**PROBLEM:**
The records are to be copied exactly and in full.

**Document layout analysis data:**
▼

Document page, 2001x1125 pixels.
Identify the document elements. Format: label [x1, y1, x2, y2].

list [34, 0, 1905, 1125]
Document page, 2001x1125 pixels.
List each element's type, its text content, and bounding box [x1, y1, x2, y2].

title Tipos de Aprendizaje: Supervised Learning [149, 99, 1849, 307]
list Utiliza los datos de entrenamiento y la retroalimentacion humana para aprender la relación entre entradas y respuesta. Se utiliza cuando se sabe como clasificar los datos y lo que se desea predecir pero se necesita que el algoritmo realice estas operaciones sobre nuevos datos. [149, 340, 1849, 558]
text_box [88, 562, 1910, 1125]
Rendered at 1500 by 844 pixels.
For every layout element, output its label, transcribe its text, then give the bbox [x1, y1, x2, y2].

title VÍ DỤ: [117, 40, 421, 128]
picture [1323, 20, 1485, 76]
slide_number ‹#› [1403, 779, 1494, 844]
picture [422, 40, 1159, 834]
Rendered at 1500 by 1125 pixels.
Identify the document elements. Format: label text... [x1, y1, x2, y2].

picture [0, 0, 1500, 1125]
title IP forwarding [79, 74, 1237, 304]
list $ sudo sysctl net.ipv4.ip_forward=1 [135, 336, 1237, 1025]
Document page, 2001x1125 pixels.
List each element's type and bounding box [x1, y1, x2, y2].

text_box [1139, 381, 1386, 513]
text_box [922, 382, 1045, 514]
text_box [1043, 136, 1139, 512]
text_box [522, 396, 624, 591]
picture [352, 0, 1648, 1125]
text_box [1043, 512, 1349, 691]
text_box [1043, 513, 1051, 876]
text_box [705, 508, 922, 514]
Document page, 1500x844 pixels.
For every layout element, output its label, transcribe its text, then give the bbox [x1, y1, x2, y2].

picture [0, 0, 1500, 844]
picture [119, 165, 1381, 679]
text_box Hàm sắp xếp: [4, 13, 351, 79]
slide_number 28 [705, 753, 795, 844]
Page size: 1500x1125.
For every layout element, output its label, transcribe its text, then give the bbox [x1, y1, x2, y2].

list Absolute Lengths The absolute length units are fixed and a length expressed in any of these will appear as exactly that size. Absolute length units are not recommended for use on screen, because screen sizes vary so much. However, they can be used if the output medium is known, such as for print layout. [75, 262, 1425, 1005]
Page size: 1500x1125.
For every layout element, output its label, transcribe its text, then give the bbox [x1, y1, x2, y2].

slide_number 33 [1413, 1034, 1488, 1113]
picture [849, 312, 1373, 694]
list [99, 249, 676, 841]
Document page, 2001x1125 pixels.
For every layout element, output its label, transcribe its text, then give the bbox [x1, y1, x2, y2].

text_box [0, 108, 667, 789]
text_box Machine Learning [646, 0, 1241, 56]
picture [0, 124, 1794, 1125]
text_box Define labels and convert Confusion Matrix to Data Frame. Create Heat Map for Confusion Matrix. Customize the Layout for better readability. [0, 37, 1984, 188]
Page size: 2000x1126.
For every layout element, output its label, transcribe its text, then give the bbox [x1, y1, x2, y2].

▲

**ANSWER BOX:**
Document page, 2001x1125 pixels.
Identify the document elements. Format: label [x1, y1, x2, y2].

list [34, 0, 1905, 1125]
Document page, 2001x1125 pixels.
List each element's type, its text content, and bounding box [x1, y1, x2, y2].

title Tipos de Aprendizaje: Supervised Learning [149, 99, 1849, 307]
list Utiliza los datos de entrenamiento y la retroalimentacion humana para aprender la relación entre entradas y respuesta. Se utiliza cuando se sabe como clasificar los datos y lo que se desea predecir pero se necesita que el algoritmo realice estas operaciones sobre nuevos datos. [149, 340, 1849, 558]
text_box [88, 562, 1910, 1125]
Rendered at 1500 by 844 pixels.
For every layout element, output its label, transcribe its text, then give the bbox [x1, y1, x2, y2].

title VÍ DỤ: [117, 40, 421, 128]
picture [1323, 20, 1485, 76]
slide_number ‹#› [1403, 779, 1494, 844]
picture [422, 40, 1159, 834]
Rendered at 1500 by 1125 pixels.
Identify the document elements. Format: label text... [x1, y1, x2, y2].

picture [0, 0, 1500, 1125]
title IP forwarding [79, 74, 1237, 304]
list $ sudo sysctl net.ipv4.ip_forward=1 [135, 336, 1237, 1025]
Document page, 2001x1125 pixels.
List each element's type and bounding box [x1, y1, x2, y2].

text_box [1139, 381, 1386, 513]
text_box [922, 382, 1045, 514]
text_box [1043, 136, 1139, 512]
text_box [522, 396, 624, 591]
picture [352, 0, 1648, 1125]
text_box [1043, 512, 1349, 691]
text_box [1043, 513, 1051, 876]
text_box [705, 508, 922, 514]
Document page, 1500x844 pixels.
For every layout element, output its label, transcribe its text, then give the bbox [x1, y1, x2, y2].

picture [0, 0, 1500, 844]
picture [119, 165, 1381, 679]
text_box Hàm sắp xếp: [4, 13, 351, 79]
slide_number 28 [705, 753, 795, 844]
Page size: 1500x1125.
For every layout element, output its label, transcribe its text, then give the bbox [x1, y1, x2, y2].

list Absolute Lengths The absolute length units are fixed and a length expressed in any of these will appear as exactly that size. Absolute length units are not recommended for use on screen, because screen sizes vary so much. However, they can be used if the output medium is known, such as for print layout. [75, 262, 1425, 1005]
Page size: 1500x1125.
For every layout element, output its label, transcribe its text, then give the bbox [x1, y1, x2, y2].

slide_number 33 [1413, 1034, 1488, 1113]
picture [849, 312, 1373, 694]
list [99, 249, 676, 841]
Document page, 2001x1125 pixels.
For every layout element, output its label, transcribe its text, then give the bbox [x1, y1, x2, y2].

text_box [0, 108, 667, 789]
text_box Machine Learning [646, 0, 1241, 56]
picture [0, 124, 1794, 1125]
text_box Define labels and convert Confusion Matrix to Data Frame. Create Heat Map for Confusion Matrix. Customize the Layout for better readability. [0, 37, 1984, 188]
Page size: 2000x1126.
For every layout element, output its label, transcribe its text, then give the bbox [x1, y1, x2, y2].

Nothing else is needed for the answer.